### [EXCERPT PROVIDED]
+++
Great work, thanks Alexis! Maybe it's time to close out GORA-22 then 
and leave any future things that crop up as new issues. 

Cheers,
Chris

On Oct 1, 2011, at 4:07 AM, Alexis wrote:

> Last revision 1177960 should now fix the thread-safe issue:
> 
> http://svn.apache.org/viewvc/incubator/gora/trunk/gora-cassandra/src/main/java/org/apache/gora/cassandra/store/CassandraStore.java?r1=1177960&r2=1177959&pathrev=1177960
> 
> Please comment on https://issues.apache.org/jira/browse/GORA-22 if
> there is anything else.
> 
> Alexis
> 
> On Sun, Sep 4, 2011 at 10:43 AM, Alexis <[email protected]> wrote:
>> Hi,
>> 
>> I submitted the patch for peer review by just attaching it to the
>> issue: https://issues.apache.org/jira/browse/GORA-22
>> 
>> See this article about concurreny and hashmap to read about the topic:
>> http://www.ibm.com/developerworks/java/library/j-jtp07233/index.html
>> 
>> I ended up calling toArray over the key set to get around the
>> ConcurrentModificationException thrown by defaut with
>> java.util.HashMap when iterating over the keys.
+++
Items from a dataset
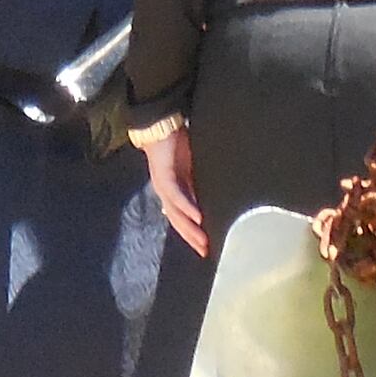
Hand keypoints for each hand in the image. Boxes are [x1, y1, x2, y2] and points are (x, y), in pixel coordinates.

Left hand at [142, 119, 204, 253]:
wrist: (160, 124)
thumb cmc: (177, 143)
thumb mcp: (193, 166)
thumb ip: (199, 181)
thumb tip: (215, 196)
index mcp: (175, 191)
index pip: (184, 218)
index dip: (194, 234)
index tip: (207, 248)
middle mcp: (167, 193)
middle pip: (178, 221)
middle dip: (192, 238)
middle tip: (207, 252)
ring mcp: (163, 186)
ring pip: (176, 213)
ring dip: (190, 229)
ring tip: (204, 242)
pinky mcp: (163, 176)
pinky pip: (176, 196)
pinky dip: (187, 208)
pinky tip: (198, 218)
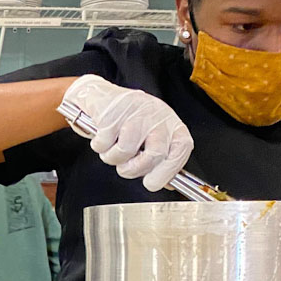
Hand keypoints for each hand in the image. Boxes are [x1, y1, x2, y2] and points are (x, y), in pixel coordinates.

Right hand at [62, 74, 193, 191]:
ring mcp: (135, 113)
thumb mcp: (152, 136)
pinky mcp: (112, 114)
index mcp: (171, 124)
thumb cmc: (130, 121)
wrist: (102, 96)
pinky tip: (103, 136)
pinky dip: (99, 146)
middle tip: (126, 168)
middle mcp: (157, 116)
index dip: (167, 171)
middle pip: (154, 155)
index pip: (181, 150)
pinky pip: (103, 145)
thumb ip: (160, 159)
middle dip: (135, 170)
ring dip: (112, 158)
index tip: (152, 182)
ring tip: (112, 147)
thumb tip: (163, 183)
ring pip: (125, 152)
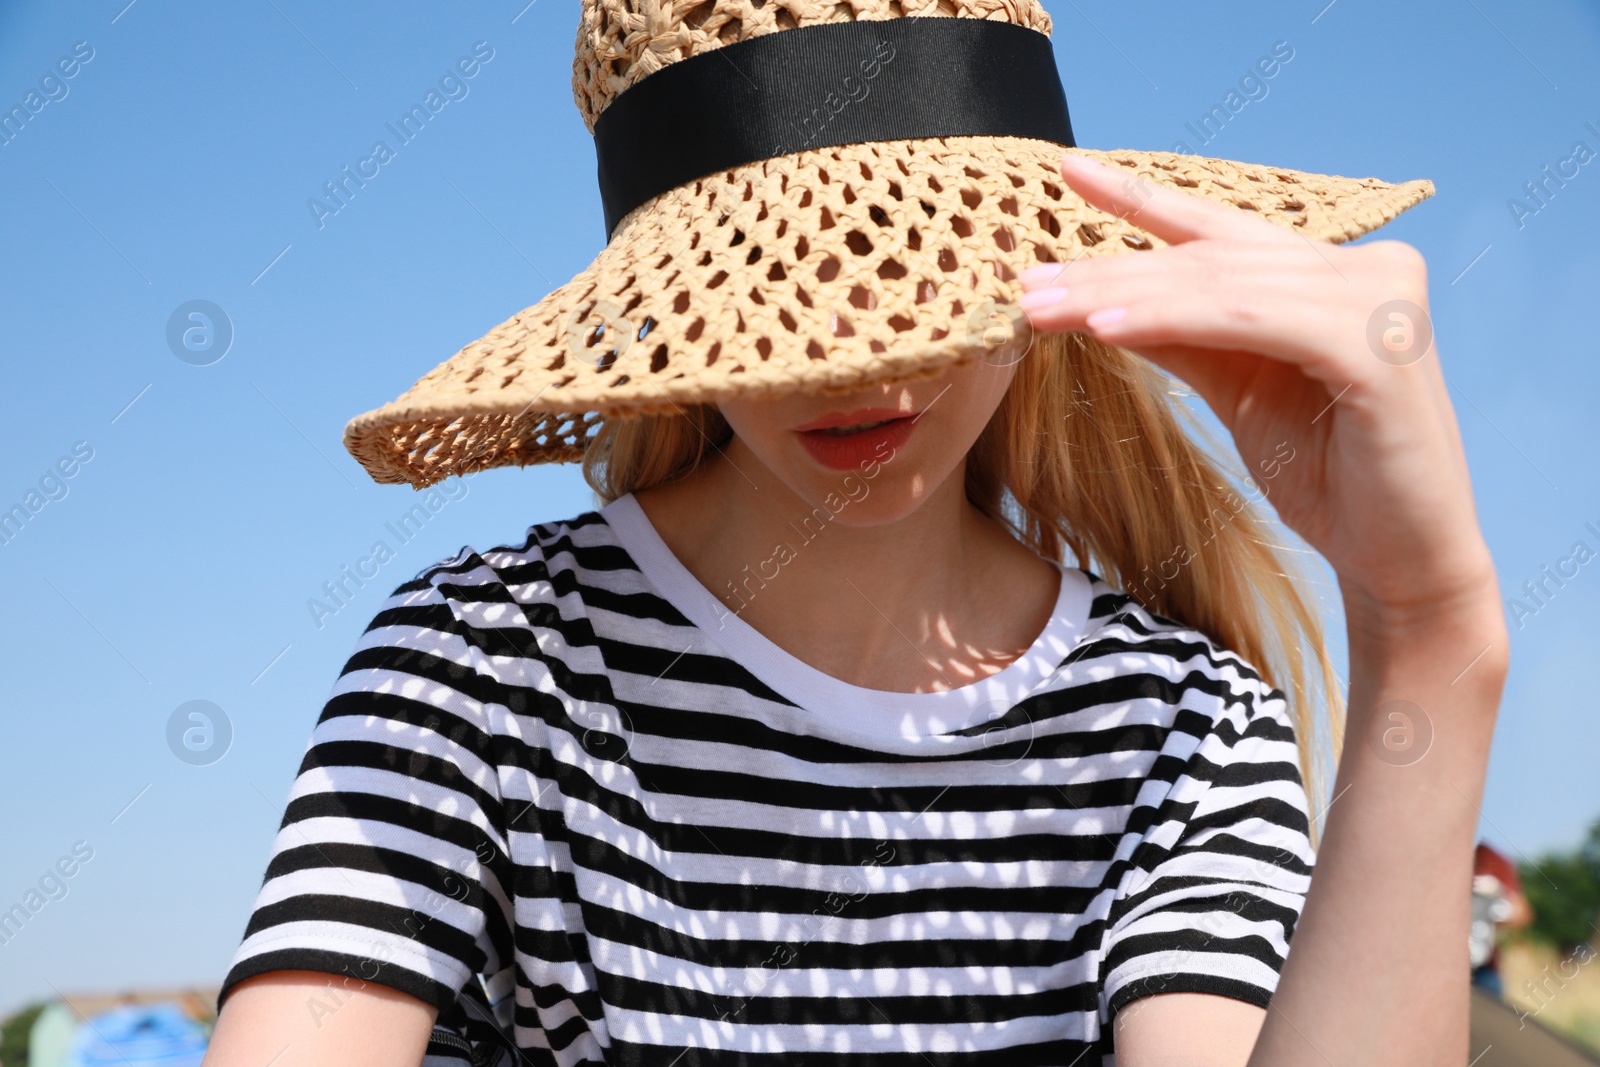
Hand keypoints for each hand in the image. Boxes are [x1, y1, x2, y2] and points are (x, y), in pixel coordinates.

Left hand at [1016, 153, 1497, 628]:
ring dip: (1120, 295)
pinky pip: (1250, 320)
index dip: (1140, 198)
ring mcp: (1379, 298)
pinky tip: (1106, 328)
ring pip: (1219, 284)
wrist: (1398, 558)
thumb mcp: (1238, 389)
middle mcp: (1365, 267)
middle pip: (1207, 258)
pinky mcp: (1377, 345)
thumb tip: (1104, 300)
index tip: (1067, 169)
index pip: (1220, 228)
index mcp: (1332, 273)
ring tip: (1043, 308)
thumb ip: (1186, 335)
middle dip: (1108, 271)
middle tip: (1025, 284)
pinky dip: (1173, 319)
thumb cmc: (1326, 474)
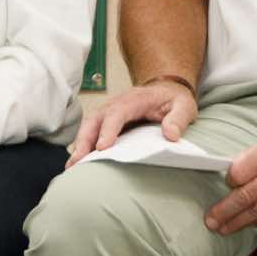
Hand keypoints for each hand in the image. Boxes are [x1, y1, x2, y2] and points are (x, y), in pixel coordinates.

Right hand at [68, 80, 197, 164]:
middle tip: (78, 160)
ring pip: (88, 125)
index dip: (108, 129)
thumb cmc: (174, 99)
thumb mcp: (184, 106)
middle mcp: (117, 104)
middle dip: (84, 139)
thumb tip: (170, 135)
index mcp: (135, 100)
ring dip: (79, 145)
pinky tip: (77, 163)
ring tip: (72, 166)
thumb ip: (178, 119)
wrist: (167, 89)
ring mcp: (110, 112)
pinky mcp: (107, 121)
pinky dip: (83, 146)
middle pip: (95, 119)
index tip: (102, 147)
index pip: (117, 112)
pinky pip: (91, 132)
+++
### [PROBLEMS TO SOLVE]
• a. Answer these questions about the GORA-22 thread:
(i) Which revision does Alexis say fixes the thread-safe issue?
(ii) What exception did calling toArray over the key set get around?
(iii) What does Chris suggest doing with GORA-22?
• b. Extract word for word the part of the GORA-22 thread starting at "Great work, thanks" and ending at "is anything else.".

### [SOLVED PROBLEMS]
• a.
(i) Revision 1177960.
(ii) The ConcurrentModificationException thrown by default with java.util.HashMap when iterating over the keys.
(iii) Close it out and leave any future things that crop up as new issues.

• b.
Great work, thanks Alexis! Maybe it's time to close out GORA-22 then 
and leave any future things that crop up as new issues. 

Cheers,
Chris

On Oct 1, 2011, at 4:07 AM, Alexis wrote:

> Last revision 1177960 should now fix the thread-safe issue:
> 
> http://svn.apache.org/viewvc/incubator/gora/trunk/gora-cassandra/src/main/java/org/apache/gora/cassandra/store/CassandraStore.java?r1=1177960&r2=1177959&pathrev=1177960
> 
> Please comment on https://issues.apache.org/jira/browse/GORA-22 if
> there is anything else.